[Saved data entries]

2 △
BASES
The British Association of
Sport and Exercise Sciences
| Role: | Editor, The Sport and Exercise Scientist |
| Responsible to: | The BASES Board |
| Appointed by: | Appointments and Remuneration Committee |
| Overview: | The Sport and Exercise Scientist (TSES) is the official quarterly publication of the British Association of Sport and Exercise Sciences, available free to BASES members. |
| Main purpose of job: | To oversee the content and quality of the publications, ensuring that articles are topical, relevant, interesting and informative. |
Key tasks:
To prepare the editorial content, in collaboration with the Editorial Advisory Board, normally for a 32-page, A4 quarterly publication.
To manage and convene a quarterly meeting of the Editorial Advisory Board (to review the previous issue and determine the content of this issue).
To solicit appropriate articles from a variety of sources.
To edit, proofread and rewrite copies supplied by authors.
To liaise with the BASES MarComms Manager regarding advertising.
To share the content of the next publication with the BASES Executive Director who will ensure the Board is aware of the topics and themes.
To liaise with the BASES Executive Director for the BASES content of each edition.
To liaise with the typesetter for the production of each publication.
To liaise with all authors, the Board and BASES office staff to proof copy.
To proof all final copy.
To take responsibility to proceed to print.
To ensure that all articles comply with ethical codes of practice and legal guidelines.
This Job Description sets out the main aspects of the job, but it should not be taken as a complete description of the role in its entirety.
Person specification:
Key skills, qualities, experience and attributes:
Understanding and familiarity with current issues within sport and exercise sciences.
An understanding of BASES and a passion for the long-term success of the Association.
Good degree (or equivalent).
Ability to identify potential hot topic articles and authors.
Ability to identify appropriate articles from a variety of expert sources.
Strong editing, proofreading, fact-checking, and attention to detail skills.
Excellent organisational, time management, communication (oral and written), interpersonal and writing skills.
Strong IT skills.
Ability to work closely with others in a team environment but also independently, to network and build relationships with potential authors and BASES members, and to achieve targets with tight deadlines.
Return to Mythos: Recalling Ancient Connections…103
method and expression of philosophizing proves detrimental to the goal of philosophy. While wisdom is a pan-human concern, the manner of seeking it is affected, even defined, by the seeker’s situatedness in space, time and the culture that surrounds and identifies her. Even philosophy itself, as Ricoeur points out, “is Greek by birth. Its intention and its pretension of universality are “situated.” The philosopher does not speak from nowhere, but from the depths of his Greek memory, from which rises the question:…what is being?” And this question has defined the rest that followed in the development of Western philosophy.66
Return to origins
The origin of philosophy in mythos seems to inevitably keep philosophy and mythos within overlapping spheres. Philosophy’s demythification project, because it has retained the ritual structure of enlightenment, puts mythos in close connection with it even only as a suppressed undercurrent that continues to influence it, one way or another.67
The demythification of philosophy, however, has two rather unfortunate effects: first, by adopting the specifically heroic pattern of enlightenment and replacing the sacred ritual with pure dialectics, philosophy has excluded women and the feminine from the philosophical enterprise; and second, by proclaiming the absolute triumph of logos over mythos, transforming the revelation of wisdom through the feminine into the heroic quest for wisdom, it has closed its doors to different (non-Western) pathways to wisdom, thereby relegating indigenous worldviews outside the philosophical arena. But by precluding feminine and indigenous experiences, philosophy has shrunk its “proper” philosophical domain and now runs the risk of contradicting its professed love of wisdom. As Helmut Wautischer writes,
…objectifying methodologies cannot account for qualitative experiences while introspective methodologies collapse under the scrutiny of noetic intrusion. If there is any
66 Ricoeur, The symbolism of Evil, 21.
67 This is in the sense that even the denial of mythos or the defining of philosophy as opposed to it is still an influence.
--
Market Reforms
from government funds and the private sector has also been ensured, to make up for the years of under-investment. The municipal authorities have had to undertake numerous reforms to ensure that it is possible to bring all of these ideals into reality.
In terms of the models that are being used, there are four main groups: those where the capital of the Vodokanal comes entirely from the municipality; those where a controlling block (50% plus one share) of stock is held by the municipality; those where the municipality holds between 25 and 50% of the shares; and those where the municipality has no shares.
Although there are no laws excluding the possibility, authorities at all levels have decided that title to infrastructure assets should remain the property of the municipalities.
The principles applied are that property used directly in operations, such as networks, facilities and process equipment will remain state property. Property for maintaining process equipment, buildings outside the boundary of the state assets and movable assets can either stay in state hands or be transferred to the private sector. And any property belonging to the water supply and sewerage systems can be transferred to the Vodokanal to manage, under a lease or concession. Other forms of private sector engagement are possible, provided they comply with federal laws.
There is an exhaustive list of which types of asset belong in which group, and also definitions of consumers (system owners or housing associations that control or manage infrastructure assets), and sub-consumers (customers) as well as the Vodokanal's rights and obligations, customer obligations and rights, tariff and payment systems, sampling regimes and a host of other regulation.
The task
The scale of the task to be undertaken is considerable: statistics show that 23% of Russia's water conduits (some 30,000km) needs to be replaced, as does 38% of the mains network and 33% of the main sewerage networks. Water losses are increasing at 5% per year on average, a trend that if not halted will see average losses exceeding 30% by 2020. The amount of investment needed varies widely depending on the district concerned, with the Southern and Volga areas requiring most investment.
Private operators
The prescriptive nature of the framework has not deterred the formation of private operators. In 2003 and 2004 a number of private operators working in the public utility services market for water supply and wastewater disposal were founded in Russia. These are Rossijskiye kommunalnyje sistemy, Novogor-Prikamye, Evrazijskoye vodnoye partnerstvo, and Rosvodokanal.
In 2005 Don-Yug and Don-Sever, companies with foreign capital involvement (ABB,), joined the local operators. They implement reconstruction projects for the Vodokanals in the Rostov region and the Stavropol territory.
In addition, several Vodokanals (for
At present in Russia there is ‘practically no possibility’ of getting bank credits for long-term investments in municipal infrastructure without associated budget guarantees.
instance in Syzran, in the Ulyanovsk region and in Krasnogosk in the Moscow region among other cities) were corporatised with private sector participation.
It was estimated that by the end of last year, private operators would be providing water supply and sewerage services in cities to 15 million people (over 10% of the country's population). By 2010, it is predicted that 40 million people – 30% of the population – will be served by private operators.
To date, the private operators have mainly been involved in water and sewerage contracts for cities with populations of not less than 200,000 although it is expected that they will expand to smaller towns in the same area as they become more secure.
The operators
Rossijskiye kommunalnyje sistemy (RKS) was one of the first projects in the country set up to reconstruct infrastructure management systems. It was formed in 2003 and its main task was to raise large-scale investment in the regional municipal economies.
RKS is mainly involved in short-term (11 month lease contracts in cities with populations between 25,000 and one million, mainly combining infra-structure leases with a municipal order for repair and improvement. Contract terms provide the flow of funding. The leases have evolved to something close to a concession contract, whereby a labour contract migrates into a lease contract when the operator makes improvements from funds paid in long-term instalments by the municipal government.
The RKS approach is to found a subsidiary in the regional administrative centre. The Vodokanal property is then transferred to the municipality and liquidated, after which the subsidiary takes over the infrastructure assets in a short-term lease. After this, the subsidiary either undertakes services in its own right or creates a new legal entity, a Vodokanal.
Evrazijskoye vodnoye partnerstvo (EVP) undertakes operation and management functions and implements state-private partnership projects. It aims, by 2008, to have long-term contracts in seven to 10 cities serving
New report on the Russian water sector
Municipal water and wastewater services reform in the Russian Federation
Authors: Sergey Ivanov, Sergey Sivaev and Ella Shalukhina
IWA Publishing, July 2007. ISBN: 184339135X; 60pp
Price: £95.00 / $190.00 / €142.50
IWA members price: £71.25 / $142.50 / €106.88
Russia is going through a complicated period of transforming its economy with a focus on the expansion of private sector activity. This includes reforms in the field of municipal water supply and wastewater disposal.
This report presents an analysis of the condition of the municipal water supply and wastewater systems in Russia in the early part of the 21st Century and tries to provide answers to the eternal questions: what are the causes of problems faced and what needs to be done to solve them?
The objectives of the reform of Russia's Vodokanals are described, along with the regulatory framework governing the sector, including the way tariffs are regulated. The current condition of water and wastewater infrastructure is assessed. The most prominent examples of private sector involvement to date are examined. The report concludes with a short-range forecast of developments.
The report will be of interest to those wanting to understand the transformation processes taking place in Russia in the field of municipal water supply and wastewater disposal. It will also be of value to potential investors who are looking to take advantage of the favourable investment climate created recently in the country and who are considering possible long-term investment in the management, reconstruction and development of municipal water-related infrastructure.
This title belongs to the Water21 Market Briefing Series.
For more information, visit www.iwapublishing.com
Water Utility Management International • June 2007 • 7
==
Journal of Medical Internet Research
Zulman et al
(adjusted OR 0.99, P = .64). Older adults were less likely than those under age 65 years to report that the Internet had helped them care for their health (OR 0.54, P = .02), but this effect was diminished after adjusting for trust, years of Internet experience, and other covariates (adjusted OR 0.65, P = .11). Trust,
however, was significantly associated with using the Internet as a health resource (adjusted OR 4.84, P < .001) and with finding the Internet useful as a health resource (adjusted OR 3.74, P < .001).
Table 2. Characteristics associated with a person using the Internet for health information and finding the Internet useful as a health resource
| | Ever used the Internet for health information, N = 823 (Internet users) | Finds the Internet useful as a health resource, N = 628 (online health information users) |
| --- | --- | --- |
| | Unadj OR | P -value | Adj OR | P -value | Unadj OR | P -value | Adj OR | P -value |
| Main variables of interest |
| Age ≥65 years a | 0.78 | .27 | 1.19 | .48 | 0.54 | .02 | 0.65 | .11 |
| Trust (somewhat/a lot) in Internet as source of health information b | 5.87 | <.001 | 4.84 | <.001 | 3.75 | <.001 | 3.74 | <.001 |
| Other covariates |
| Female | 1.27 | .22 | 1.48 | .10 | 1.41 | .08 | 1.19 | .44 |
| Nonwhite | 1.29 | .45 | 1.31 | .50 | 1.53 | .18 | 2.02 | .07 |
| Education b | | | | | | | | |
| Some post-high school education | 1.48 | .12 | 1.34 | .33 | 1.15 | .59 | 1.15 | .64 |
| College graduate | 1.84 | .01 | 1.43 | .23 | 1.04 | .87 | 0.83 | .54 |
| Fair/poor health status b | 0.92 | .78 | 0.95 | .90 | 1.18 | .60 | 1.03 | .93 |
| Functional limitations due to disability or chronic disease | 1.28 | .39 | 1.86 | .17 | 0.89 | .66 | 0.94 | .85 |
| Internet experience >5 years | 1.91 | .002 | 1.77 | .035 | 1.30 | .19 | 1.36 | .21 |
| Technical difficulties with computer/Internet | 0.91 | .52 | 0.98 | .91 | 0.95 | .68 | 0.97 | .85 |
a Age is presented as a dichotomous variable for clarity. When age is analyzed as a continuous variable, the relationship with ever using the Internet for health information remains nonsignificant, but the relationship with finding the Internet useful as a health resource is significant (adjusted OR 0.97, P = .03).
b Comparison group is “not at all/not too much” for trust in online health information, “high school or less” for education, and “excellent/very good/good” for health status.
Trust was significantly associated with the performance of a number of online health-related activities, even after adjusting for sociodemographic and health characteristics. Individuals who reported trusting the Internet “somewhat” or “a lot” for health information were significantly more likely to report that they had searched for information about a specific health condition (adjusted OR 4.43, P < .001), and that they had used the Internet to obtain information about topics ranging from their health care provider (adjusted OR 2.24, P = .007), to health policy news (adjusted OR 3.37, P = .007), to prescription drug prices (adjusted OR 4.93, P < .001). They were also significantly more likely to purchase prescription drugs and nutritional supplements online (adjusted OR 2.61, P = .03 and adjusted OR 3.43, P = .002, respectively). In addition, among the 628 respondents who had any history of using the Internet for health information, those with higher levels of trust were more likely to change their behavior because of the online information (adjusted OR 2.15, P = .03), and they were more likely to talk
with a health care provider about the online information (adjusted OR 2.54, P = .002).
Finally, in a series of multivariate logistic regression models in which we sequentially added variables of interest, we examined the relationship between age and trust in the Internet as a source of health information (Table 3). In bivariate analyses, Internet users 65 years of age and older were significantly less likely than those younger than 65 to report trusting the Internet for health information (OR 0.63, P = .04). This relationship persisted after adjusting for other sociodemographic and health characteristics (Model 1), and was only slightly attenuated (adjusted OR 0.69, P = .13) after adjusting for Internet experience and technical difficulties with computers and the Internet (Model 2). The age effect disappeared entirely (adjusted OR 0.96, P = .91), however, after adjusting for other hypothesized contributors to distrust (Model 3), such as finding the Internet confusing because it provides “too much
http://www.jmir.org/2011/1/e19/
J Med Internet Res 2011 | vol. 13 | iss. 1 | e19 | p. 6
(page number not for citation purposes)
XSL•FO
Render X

- **Task prompt**:
Keeping every character as it is, restate the lines above that run from the line with "The scale of" through the line with "The prescriptive nature", both included, and nothing else.

- **Response**:
The scale of the task to be undertaken is considerable: statistics show that 23% of Russia's water conduits (some 30,000km) needs to be replaced, as does 38% of the mains network and 33% of the main sewerage networks. Water losses are increasing at 5% per year on average, a trend that if not halted will see average losses exceeding 30% by 2020. The amount of investment needed varies widely depending on the district concerned, with the Southern and Volga areas requiring most investment.
Private operators
The prescriptive nature of the framework has not deterred the formation of private operators. In 2003 and 2004 a number of private operators working in the public utility services market for water supply and wastewater disposal were founded in Russia. These are Rossijskiye kommunalnyje sistemy, Novogor-Prikamye, Evrazijskoye vodnoye partnerstvo, and Rosvodokanal.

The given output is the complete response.